Tim SAR mengevakuasi korban longsor gunungan sampah di TPST Bantargebang setelah operasi pencarian melibatkan ratusan personel dan alat berat.
INFO CIKARANG — Tim pencarian akhirnya menemukan seluruh korban dalam peristiwa longsor gunungan sampah di TPST Bantargebang.
Operasi pencarian resmi ditutup setelah korban terakhir berhasil dievakuasi pada Senin (9/3/2026) malam.
Kepala Kantor SAR Jakarta, Desiana Kartika Bahari, menyampaikan bahwa korban terakhir ditemukan sekitar pukul 23.30 WIB.
“Pukul 23.30 WIB, Tim SAR gabungan kembali menemukan satu korban yang teridentifikasi bernama Riki Supriadi (L/40) dalam kondisi meninggal dunia dan dievakuasi menuju RS Polri Kramat Jati,” ujar Desiana dalam keterangannya dikutip, Selasa (10/3/2026).
Dengan ditemukannya korban terakhir tersebut, jumlah korban meninggal dunia dalam tragedi longsor ini tercatat sebanyak tujuh orang.
Sementara itu, enam orang lainnya berhasil selamat dari peristiwa tersebut.
“Pukul 00.00 WIB dengan ditemukannya seluruh korban dan tidak adanya laporan korban hilang, maka operasi SAR dinyatakan ditutup,” lanjutnya.

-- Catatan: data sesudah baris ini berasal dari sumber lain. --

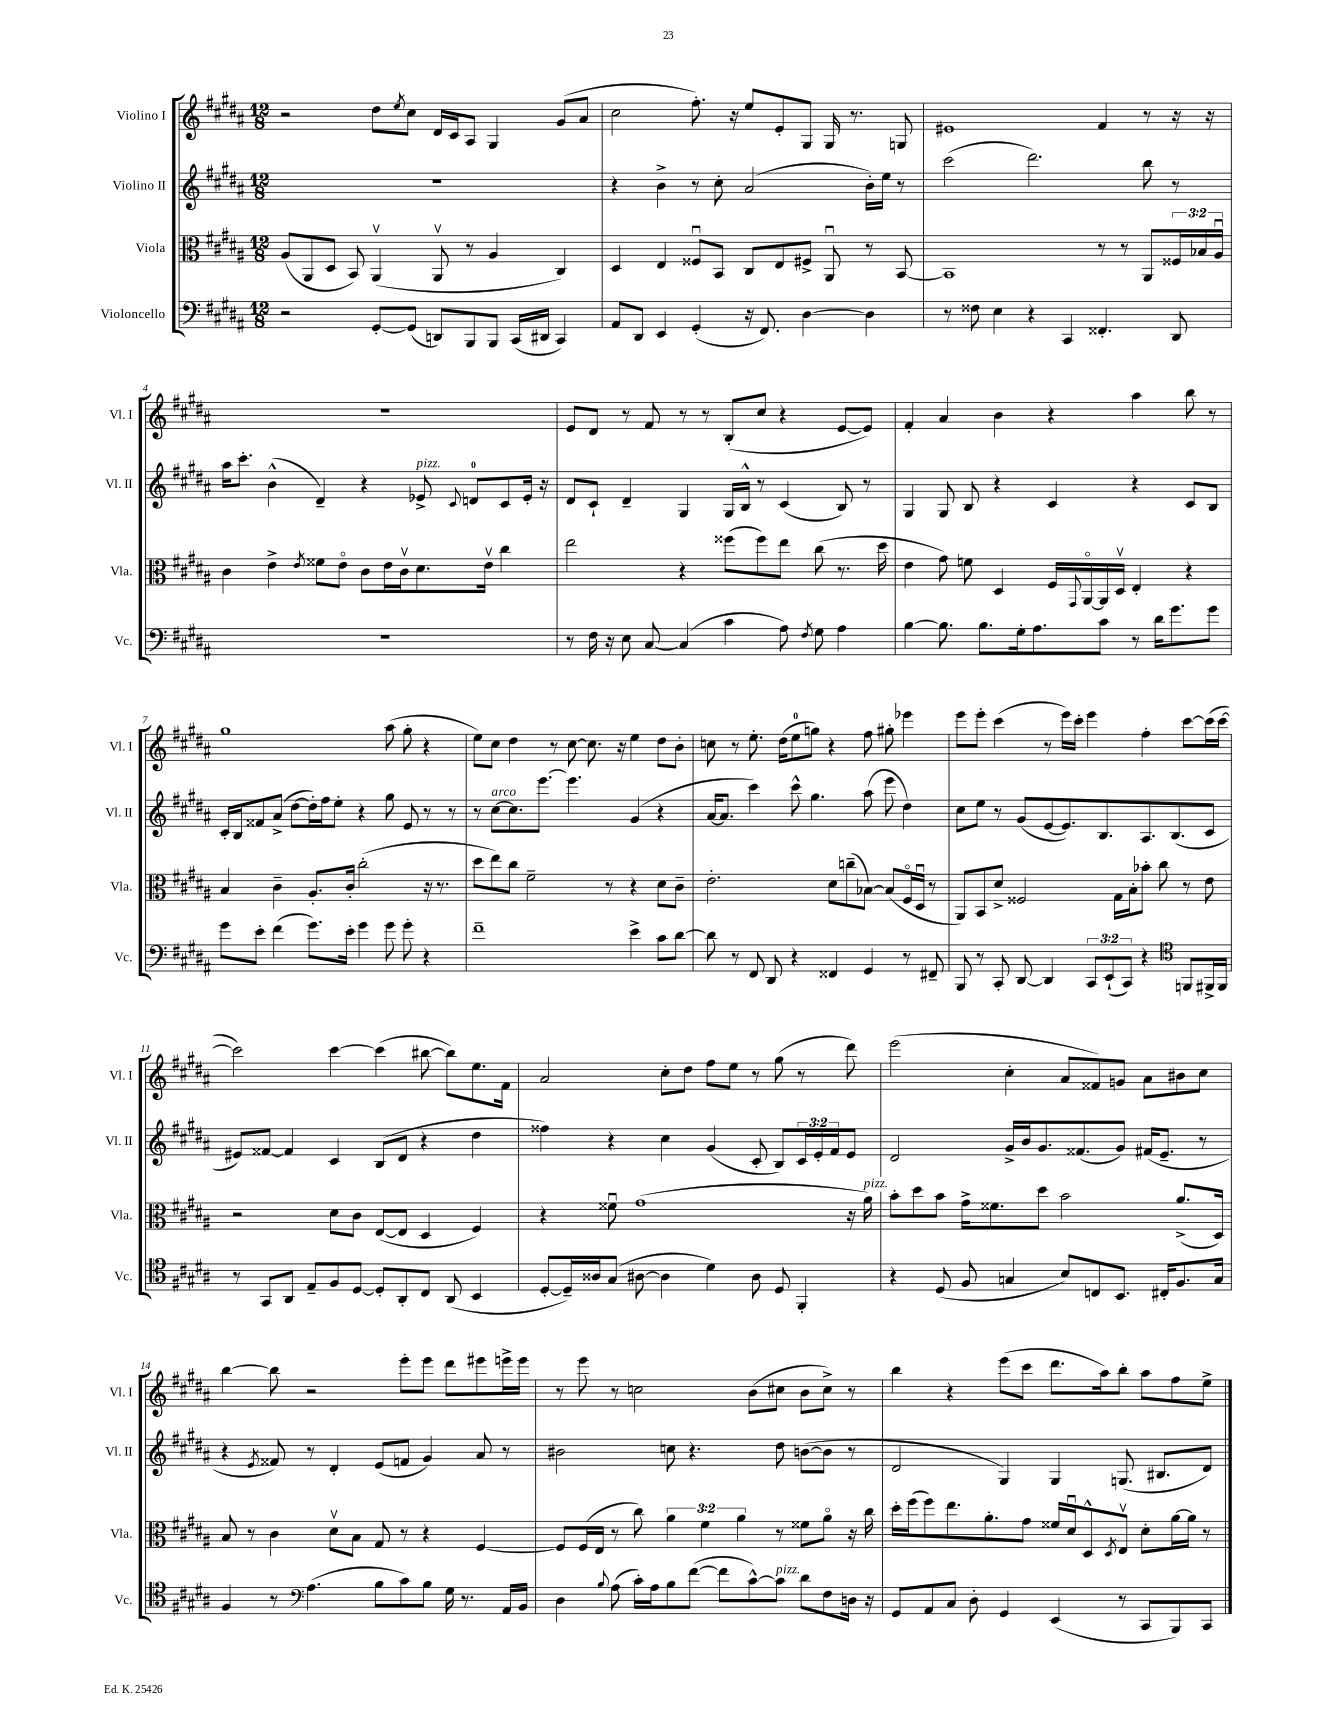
<<
\new StaffGroup <<
\new Staff = "s0" \with { instrumentName = "Violino I" shortInstrumentName = "Vl. I" } {
    \clef treble \key b \major \numericTimeSignature \time 12/8
    r2 dis''8 \acciaccatura { e''8 } cis''8 dis'16 cis'16 ais8 gis4 gis'8( ais'8 |
    cis''2 fis''8.-.) r16 e''8 e'8-. gis8 gis16 r8. g8 |
    eis'1 fis'4 r8 r16 r16 |
    R1. |
    e'8 dis'8 r8 fis'8 r8 r8 b8-.( cis''8 r4 e'8~ e'8) |
    fis'4-. ais'4 b'4 r4 ais''4 b''8 r8 |
    gis''1 ais''8( gis''8-. r4 |
    e''8) cis''8 dis''4 r8 cis''8~ cis''8. r16 e''4 dis''8 b'8-. |
    c''8 r8 e''8.-. dis''16( e''8-0 g''8) r4 fis''8 gis''8-. ees'''4 |
    e'''8 e'''8-. cis'''4( r8 e'''16) cis'''16-. e'''4 fis''4-. cis'''8~ cis'''16( cis'''16~ |
    cis'''2) cis'''4~ cis'''4( bis''8~ bis''8) e''8. fis'16 |
    ais'2 cis''8-. dis''8 fis''8 e''8 r8 gis''8( r8 dis'''8) |
    e'''2( cis''4-. ais'8 fisis'8) g'8 ais'8 bis'8 cis''8 |
    b''4~ b''8 r2 e'''8-. e'''8 dis'''8 eis'''8 e'''16-> e'''16 |
    r8 e'''8 r8 c''2 b'8( cis''8 b'8 cis''8->) r8 |
    b''4 r4 e'''8( cis'''8 dis'''8. ais''16) b''8-. ais''8 fis''8 e''8-> \bar "|." |
}
\new Staff = "s1" \with { instrumentName = "Violino II" shortInstrumentName = "Vl. II" } {
    \clef treble \key b \major \numericTimeSignature \time 12/8 \override Staff.TupletNumber.text = #tuplet-number::calc-fraction-text
    R1. |
    r4 b'4-> r8 cis''8-. ais'2( b'16-.) e''16 r8 |
    cis'''2( dis'''2.) b''8 r8 |
    ais''16 cis'''8.-. b'4-^( dis'4--) r4 ees'8->^\markup { \italic "pizz." } \appoggiatura { cis'8 } d'8-0 cis'8 ees'16-. r16 |
    dis'8 cis'8-! dis'4-- gis4 gis16 b16-^ r8 cis'4( b8) r8 |
    gis4 gis8 b8 r4 cis'4 r4 cis'8 b8 |
    cis'16-. b16 fisis'8 ais'8->( dis''8~ dis''16-.) fis''16 e''8-. r4 gis''8 e'8 r8 r8 |
    r8 cis''8~^\markup { \italic "arco" } cis''8. e'''8.~ e'''4. gis'4( r4 |
    ais'16~ ais'8. cis'''4) cis'''8-^ gis''4. ais''8( e'''8 dis''4) |
    cis''8 e''8 r8 gis'8( e'8~ e'8.) b8. ais8. b8.( cis'8 |
    eis'8) fisis'8~ fisis'4 cis'4 b8( dis'8 r4 dis''4 |
    fisis''4) r4 cis''4 gis'4( cis'8-. b8) \tuplet 3/2 { cis'16 e'16-. fis'16 } e'8 |
    dis'2 gis'16-> b'16 gis'8. fisis'8.( gis'8) fis'16( e'8.-- r8 |
    r4 \acciaccatura { e'8 } fisis'8) r8 dis'4-. e'8( f'8 gis'4) ais'8 r8 |
    bis'2 c''8 r4. dis''8 b'8~( b'8 r8 |
    dis'2 gis4) gis4 g8.( bis8. dis'8) \bar "|." |
}
\new Staff = "s2" \with { instrumentName = "Viola" shortInstrumentName = "Vla." } {
    \clef alto \key b \major \numericTimeSignature \time 12/8 \override Staff.TupletNumber.text = #tuplet-number::calc-fraction-text
    ais8( ais,8 dis8 b,8) ais,4\upbow( ais,8\upbow r8 ais4 cis4) |
    dis4 e4 fisis8\downbow b,8 cis8 e8 fis8-> ais,8\downbow r8 b,8~ |
    b,1 r8 r8 ais,8 \tuplet 3/2 { fisis16 bes16 ais16\downbow } |
    cis'4 e'4-> \acciaccatura { e'8 } fisis'8 e'8\flageolet cis'8 e'16 cis'16\upbow dis'8. e'16\upbow cis''4 |
    e''2 r4 fisis''8( fisis''8) e''8 cis''8( r8. dis''16 |
    e'4 gis'8) f'8 dis4 fis16 \appoggiatura { gis,8 } ais,16~\flageolet ais,16 dis16\upbow e4-. r4 |
    b4 cis'4-- ais8.-. cis'16-. cis''2-.( r16 r8. |
    dis''8 e''8) cis''8 fis'2-- r8 r4 dis'8 cis'8-- |
    e'2.-. dis'8 c''8--( bes8~) bes8( fis16\flageolet dis16\downbow r8 |
    ais,8) b,8 dis'8-> fisis2 gis16 b16-. bes'8-. cis''8 r8 e'8 |
    r2 dis'8 cis'8 e8~( e8 dis4 fis4) |
    r4 fisis'8\downbow gis'1( r16 ais'16^\markup { \italic "pizz." }) |
    b'8-. dis''8 b'8 gis'16-> fisis'8. dis''8 b'2 ais'8.->( dis16) |
    b8 r8 cis'4 dis'8\upbow b8 gis8 r8 r4 fis4~ |
    fis8 fis16( e16 r8 cis''8) \tuplet 3/2 { ais'4 fis'4 ais'4 } r8 fisis'8 ais'8\flageolet r16 cis''16 |
    dis''16-. fis''16( fis''8) e''8. ais'8.-. gis'8 fisis'16 dis'16\downbow dis8-^ \acciaccatura { dis8 } e8\upbow dis'8-. ais'16~ ais'16 r8 \bar "|." |
}
\new Staff = "s3" \with { instrumentName = "Violoncello" shortInstrumentName = "Vc." } {
    \clef bass \key b \major \numericTimeSignature \time 12/8 \override Staff.TupletNumber.text = #tuplet-number::calc-fraction-text
    r2 gis,8~-. gis,8( d,8) b,,8 b,,8 cis,16( dis,16 cis,4) |
    ais,8 dis,8 e,4 gis,4-.( r16 fis,8.) dis4~ dis4 |
    r8 fisis8 e4 r4 cis,4 fisis,4.-. dis,8 |
    R1. |
    r8 fis16 r16 e8 cis8~ cis4( cis'4 ais8) \acciaccatura { fis8 } gis8 ais4 |
    b4~ b8. b8. gis16-. ais8. cis'8 r8 dis'16 gis'8. gis'8 |
    gis'8 e'8-. fis'4( gis'8.) e'16-. gis'4 gis'8 gis'8-. r4 |
    fis'1-- e'4-> cis'8 dis'8~ |
    dis'8 r8 fis,8 dis,8 r4 fisis,4 gis,4 r8 fis,8-- |
    b,,8 r8 cis,8-. dis,8~ dis,4 \tuplet 3/2 { cis,8 e,8-!( cis,8) } r4 \clef tenor f,8 fis,16-> fis,16 |
    r8 gis,8 ais,8 e8-- fis8 dis8~ dis8-. ais,8-. cis8 ais,8( b,4 |
    dis8~-. dis16--) aisis16 gis8( ais8~ ais4 dis'4) ais8 dis8 fis,4-. |
    r4 dis8( fis8 g4 b8) c8 b,8. cis16-. fis8. g16 |
    fis4 r8 \clef bass ais4.( b8 cis'8) b8 gis16 r8. ais,16 b,16 |
    dis4 \appoggiatura { b8 } ais8( cis'16-.) ais16 b8 fis'8~( fis'8 cis'8~-^) cis'8^\markup { \italic "pizz." } dis'8 fis8 d16 r16 |
    gis,8 ais,8 cis8 dis8-. gis,4 e,4( r8 cis,8 b,,8) cis,8 \bar "|." |
}
>>
>>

Ratusan Personel Dikerahkan
Dalam proses pencarian korban longsor di TPST Bantargebang, tim SAR mengerahkan ratusan personel gabungan. Total sebanyak 336 petugas diterjunkan ke lokasi untuk melakukan evakuasi.
Selain personel gabungan, operasi pencarian juga melibatkan anjing pelacak K9 serta sejumlah alat berat untuk membantu proses pengangkatan material sampah.

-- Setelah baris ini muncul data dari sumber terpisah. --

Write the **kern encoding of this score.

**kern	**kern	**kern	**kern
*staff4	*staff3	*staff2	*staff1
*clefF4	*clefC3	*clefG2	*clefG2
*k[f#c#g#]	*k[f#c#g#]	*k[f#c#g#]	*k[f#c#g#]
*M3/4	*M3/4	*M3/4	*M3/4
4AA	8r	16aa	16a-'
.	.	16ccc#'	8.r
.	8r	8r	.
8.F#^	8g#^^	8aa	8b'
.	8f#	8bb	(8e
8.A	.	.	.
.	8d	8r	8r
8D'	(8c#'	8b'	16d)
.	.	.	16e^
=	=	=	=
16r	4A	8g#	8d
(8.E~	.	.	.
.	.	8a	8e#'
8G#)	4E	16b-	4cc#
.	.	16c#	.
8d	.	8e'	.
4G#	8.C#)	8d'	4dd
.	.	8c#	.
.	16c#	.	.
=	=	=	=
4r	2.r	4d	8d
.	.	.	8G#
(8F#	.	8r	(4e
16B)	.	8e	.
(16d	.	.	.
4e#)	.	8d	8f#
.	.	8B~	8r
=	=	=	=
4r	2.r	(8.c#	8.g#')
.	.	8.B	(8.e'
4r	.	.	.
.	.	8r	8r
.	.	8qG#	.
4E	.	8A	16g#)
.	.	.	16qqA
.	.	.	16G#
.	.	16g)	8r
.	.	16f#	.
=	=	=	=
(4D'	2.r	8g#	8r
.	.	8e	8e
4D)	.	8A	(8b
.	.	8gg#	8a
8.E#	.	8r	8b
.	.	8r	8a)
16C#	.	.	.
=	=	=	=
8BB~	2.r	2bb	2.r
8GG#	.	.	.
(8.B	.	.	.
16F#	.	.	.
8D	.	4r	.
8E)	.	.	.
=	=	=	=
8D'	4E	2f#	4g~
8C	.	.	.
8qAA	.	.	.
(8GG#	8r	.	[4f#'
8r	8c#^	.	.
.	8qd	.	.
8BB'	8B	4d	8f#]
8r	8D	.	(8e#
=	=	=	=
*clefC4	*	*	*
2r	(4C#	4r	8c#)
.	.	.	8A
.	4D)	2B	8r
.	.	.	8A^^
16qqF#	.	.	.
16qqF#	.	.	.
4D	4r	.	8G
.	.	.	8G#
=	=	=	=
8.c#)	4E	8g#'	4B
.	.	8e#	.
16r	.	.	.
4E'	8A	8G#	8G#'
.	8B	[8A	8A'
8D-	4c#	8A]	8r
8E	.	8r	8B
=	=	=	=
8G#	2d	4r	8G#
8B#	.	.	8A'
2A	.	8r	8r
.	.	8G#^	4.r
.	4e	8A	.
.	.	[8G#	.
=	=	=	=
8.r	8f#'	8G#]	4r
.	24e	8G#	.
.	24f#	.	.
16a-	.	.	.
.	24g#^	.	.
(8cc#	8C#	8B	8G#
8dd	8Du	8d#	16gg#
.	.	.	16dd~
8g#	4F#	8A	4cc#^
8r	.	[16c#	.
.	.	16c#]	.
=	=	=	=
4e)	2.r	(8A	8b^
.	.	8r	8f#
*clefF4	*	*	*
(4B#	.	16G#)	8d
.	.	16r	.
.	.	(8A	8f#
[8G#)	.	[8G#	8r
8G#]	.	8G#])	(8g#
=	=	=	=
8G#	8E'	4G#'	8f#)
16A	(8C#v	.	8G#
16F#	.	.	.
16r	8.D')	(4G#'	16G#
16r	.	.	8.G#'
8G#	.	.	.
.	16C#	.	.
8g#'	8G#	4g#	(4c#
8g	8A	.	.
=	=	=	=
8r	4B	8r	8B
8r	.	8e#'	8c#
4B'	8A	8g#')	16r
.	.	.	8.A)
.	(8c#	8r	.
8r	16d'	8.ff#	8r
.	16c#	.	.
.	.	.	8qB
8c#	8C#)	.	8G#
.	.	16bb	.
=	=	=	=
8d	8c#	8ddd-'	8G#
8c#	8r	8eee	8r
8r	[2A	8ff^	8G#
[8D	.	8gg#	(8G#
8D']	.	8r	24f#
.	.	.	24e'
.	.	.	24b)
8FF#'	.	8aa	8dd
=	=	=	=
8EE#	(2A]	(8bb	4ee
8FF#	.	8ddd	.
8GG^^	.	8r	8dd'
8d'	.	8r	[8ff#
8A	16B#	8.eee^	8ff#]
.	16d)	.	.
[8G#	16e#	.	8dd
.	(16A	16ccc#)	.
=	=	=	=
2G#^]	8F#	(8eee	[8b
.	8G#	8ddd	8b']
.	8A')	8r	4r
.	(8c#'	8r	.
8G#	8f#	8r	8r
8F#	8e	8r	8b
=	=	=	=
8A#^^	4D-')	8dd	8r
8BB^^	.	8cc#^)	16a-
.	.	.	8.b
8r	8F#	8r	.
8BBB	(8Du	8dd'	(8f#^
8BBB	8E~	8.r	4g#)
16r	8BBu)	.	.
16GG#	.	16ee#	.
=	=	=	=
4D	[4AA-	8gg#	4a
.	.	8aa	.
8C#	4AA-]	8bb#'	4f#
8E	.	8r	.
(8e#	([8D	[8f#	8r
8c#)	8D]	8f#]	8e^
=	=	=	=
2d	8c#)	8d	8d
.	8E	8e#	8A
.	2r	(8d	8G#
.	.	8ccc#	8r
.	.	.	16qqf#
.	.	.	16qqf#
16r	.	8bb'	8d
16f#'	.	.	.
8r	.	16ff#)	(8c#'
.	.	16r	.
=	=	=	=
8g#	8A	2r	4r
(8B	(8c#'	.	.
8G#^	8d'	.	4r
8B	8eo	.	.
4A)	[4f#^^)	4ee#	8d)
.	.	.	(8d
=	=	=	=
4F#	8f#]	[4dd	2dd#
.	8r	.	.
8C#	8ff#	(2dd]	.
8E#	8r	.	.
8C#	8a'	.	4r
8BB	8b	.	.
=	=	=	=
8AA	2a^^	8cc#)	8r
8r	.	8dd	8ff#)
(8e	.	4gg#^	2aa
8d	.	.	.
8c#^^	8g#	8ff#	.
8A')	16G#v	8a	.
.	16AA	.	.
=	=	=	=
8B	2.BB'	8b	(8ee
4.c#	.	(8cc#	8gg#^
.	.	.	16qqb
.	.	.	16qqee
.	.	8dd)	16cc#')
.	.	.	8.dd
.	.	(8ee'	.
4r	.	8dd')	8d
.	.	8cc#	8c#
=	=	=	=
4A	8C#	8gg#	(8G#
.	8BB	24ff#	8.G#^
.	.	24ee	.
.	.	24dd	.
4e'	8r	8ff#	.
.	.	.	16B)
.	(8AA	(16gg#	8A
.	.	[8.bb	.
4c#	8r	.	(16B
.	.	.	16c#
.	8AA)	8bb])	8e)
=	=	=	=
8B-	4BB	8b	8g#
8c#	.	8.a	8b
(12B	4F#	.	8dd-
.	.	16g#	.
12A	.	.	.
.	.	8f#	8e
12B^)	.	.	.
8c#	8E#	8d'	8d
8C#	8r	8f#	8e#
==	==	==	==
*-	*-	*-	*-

Dari hasil operasi tersebut, enam orang berhasil ditemukan dalam kondisi selamat.
Mereka diketahui bernama Budiman, Johan, Safifudin, Dofir, Ato, dan Slamet.
Sementara itu, tujuh korban meninggal dunia yang telah teridentifikasi di antaranya Enda Widayanti (25), Sumine (60), Dedi Sutrisno, Irwan Supriatin, Jussova Situmorang, Hardianto, serta Riki Supriadi.

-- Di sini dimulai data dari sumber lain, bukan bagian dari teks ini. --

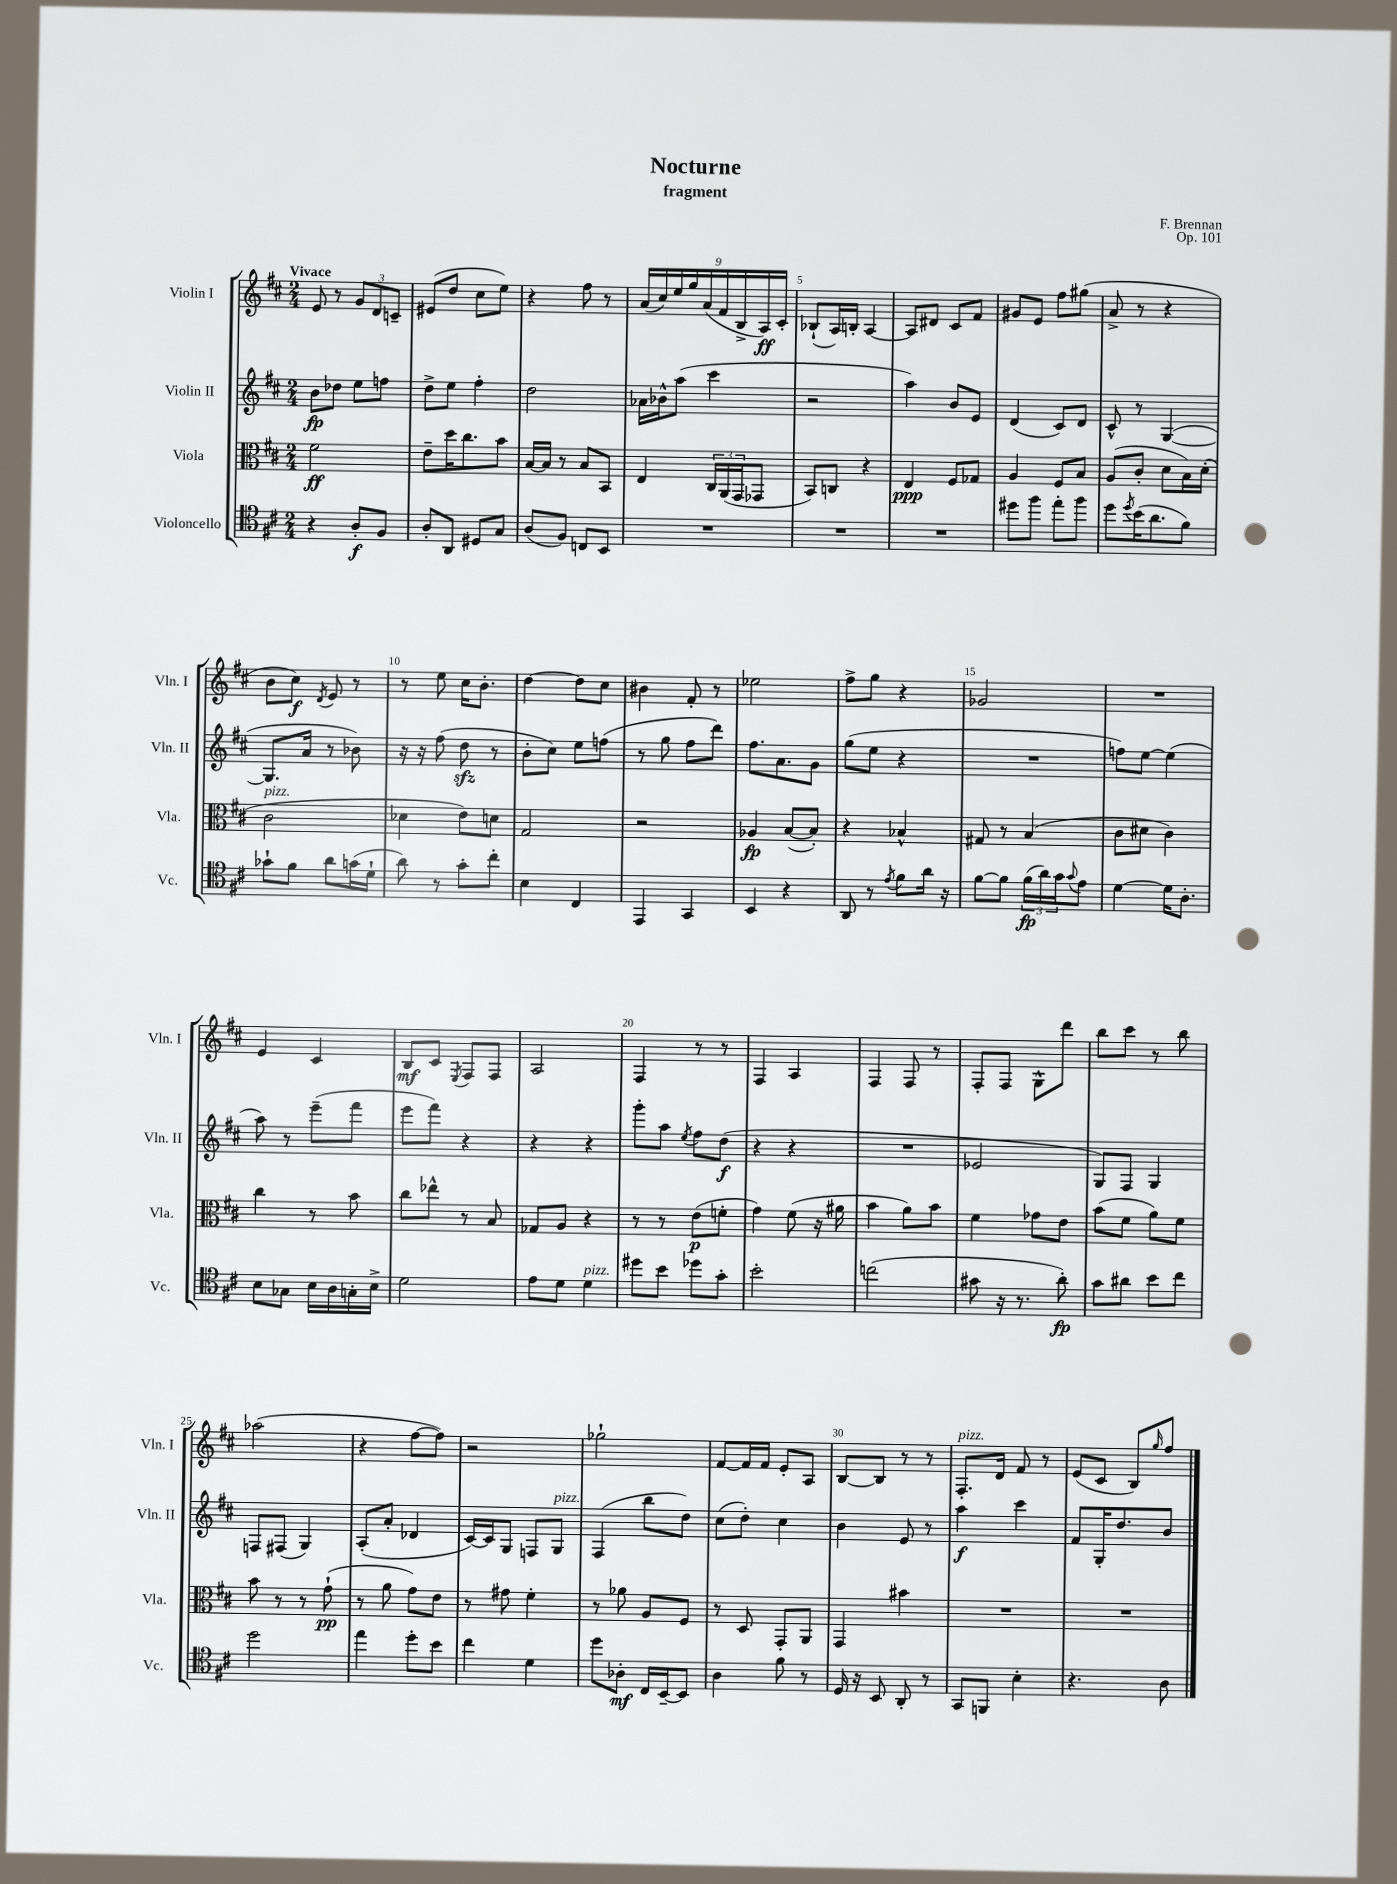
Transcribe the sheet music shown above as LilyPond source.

Pemerintah Siapkan Penanganan Sampah Bantar Gebang
Sebelumnya, Gubernur DKI Jakarta Pramono Anung menegaskan bahwa persoalan pengelolaan sampah di TPST Bantargebang menjadi tanggung jawab pemerintah daerah.
Menurutnya, Pemerintah Provinsi DKI Jakarta akan bekerja sama dengan pemerintah pusat untuk mencari solusi jangka panjang dalam penanganan sampah.
“Jadi hal yang berkaitan dengan Bantar Gebang, ini yang segera akan diselesaikan oleh Pemerintah Jakarta, dengan Pemerintah Pusat dan Danantara, terutama untuk menjadi tempat pembangkit listrik tenaga sampah,” ujar Pramono di Balai Kota Jakarta.
Selain itu, pemerintah juga berencana membangun fasilitas pengolahan sampah baru di kawasan Bantar Gebang guna mengurangi risiko penumpukan sampah yang berpotensi memicu longsor.